=== Document section ===
--

Sanofi and NovaMed expand distribution deal

By Gareth Macdonald

- Last updated on GMT

Related tags Sanofi

Sanofi Aventis has extended its deal with China’s NovaMed, adding the anti-convulsant Depakine (valproic acid) to the latter firm’s distribution roster.

The product is one of the country’s most widely prescribed treatments for epilepsy and, in addition to Xatral, Tritace, Rulide, Stilnox and Perenan, is the sixth drug that the Shanghai-based firm will ship on Sanofi’s behalf.

Sanofi was one of the first companies to begin working with NovaMed in 2006 when it awarded the firm rights to distribute Xatral for the benign prostatic hyperplasia (BPH) market.

Yi Hui, a member of Sanofi’s local communications department, told in-PharmaTechnologist that NovaMed had been selected to help build “a number of key brands in China whilst Sanofi focuses its efforts and attention on a number of their other lead molecules for the Chinese market​.”

Hui added that the partnership will “strengthen Sanofi’s presence and position in the Chinese market​,” particularly in terms of expanding hospital coverage of its drugs in various cities across the country.

With regard to NovaMed’s involvement in distributing other Sanofi products in the future, Hui commented that: “It is important for [the firm] to retain a variety of options in how to commercialise our brands in China. The choice will depend on the best approach to maximize our presence and market share in China. This decision is made on a brand by brand basis.

At this stage the engagement [with NovaMed] is in commercialising brands and has not been extended to that of drug development. Sanofi in China has a fully resourced drug development unit which will be used when the services are required,”​ Hui added.

Prior to this announcement, Sanofi had earmarked China as a key target. Hui explained that: “For many multi national pharmaceutical companies, the emerging markets have gained in importance. China remains the lead potential market in the emerging markets and will continue to attract a high level of investment from big pharma."

Hui added that the Chinese pharmaceutical sector, which is expanding at a rate of 20 per cent a year and is expected to be the fifth largest in the world by 2011, offers a significant commercial opportunity as well as providing a number of key arbitrage opportunities in manufacturing and drug developments.

--

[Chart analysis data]
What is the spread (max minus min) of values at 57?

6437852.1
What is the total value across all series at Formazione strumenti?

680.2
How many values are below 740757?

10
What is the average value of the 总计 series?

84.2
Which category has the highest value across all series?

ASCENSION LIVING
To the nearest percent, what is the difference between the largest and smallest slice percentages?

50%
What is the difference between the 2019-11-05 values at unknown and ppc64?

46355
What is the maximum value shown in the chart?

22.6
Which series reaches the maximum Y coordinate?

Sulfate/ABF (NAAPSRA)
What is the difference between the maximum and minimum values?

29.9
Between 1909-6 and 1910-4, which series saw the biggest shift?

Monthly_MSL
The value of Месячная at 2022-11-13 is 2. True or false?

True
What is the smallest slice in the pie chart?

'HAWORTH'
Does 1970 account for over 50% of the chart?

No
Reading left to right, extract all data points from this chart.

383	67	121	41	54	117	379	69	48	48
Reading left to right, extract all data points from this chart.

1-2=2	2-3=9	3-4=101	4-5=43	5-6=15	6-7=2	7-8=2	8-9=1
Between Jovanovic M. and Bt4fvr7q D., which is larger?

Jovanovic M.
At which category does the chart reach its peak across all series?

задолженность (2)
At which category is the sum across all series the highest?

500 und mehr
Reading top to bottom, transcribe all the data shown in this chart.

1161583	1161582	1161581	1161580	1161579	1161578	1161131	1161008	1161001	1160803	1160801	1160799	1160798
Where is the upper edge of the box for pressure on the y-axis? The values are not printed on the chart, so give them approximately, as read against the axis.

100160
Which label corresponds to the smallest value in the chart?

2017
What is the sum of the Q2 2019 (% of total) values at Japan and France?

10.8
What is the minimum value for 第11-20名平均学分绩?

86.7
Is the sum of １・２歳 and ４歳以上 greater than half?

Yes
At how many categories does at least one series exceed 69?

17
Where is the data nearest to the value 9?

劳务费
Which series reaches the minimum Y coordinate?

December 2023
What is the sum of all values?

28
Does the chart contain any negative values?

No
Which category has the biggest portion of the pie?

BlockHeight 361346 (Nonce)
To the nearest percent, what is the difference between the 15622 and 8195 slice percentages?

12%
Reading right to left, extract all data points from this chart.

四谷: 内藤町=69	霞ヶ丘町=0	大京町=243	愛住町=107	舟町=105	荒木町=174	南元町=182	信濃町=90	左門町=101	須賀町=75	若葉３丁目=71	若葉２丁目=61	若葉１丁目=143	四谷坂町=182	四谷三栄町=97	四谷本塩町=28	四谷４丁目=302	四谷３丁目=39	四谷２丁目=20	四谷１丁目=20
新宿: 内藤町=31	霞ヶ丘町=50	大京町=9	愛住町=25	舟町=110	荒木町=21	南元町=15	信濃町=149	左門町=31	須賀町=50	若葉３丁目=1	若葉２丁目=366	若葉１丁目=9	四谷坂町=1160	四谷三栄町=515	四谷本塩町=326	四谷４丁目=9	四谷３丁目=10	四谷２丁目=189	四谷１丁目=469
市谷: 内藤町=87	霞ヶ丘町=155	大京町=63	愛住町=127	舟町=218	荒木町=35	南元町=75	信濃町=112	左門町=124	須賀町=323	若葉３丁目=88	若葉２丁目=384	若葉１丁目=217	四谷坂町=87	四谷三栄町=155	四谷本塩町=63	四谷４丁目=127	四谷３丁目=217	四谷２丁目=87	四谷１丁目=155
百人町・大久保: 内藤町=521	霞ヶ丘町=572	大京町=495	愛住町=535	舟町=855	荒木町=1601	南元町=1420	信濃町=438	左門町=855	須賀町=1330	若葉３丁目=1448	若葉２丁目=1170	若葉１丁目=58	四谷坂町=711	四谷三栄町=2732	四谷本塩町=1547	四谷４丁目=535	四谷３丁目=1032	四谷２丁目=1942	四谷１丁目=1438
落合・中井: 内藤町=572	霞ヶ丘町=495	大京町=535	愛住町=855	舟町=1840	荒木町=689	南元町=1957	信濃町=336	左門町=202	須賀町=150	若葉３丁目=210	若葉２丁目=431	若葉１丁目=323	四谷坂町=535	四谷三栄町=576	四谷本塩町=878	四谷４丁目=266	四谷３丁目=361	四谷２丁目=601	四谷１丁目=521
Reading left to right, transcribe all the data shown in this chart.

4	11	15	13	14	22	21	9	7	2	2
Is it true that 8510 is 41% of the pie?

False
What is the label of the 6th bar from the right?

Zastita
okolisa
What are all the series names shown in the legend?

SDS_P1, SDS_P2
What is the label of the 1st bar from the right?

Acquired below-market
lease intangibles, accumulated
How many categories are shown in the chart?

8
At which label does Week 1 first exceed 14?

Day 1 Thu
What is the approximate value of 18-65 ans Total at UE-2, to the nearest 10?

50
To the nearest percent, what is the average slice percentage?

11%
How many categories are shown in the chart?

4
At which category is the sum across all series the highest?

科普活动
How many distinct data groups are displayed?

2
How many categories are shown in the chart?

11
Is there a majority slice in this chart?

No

--

=== Prompt ===
Rewrite the article on the Sanofi and NovaMed deal, beginning at the words "At this stage" and stopping after "and drug developments.". Switch "emerging markets" to "developing markets" wherever it appears in that part.

=== Result ===
At this stage the engagement [with NovaMed] is in commercialising brands and has not been extended to that of drug development. Sanofi in China has a fully resourced drug development unit which will be used when the services are required,”​ Hui added.

Prior to this announcement, Sanofi had earmarked China as a key target. Hui explained that: “For many multi national pharmaceutical companies, the developing markets have gained in importance. China remains the lead potential market in the developing markets and will continue to attract a high level of investment from big pharma."

Hui added that the Chinese pharmaceutical sector, which is expanding at a rate of 20 per cent a year and is expected to be the fifth largest in the world by 2011, offers a significant commercial opportunity as well as providing a number of key arbitrage opportunities in manufacturing and drug developments.